The work of Alejandro Cesarco shows an interest in narrative and the practices of reading and translating. By means of various conceptual strategies and a range of media, including prints, books, photography, videos and installations, he examines the meaning of words and images in relation to the context, the experience and personal view of the individual that comes into contact with them. His work reminds us of the importance of telling stories as a principle that creates order and as a way of making ourselves understood.

Musings (2013)

video, sound, 15’30”

The video work Musings tells a series of anecdotes about dreams, premonitions, fate and other sources that feed creativity. What the chosen stories have in common is that the works from which they derive (art, literature or film) are largely concerned with death and mortality. The texts are excerpts from work by, among others, Susan Sontag, Ingmar Bergman, Maurice Blanchot, Italo Calvino, Julio Cortázar, Agnes Varda. These authors’ texts conjure up the atmosphere of the 1960s. 

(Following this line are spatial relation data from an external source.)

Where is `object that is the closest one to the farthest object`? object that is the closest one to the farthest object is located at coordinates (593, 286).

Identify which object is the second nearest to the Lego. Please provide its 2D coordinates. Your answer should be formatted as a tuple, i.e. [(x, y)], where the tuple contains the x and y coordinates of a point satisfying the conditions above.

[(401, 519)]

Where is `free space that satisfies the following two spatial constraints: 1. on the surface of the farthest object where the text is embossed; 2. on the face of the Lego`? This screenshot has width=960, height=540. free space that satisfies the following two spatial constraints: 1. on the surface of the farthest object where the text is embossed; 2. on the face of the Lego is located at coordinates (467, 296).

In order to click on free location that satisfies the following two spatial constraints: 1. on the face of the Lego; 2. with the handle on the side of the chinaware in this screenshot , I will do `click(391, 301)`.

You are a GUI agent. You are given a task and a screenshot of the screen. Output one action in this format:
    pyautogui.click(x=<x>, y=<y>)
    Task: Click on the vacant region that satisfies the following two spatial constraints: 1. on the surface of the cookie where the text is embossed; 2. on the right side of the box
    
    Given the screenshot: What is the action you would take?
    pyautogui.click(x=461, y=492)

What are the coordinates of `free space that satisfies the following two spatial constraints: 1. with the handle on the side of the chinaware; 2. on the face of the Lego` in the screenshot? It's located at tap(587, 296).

Co-produced by Contour 2013. 

The Reader (2011)

installation with slide show, 17’

The Reader is a slideshow, which takes crime fiction as its subject. While the American artist Lawrence Weiner reads aloud from various detective novels, texts giving an analysis of the genre appear on the slides. The spectator is made to take the place of the detective. He is drawn into the story and tries to piece together a coherent narrative from the excerpts he is given. But the assembled stories use the codes and the history of the genre to disarticulate narrative structures of reading and looking. Ultimately the spectator is left with a sense of mystery rather than a solution.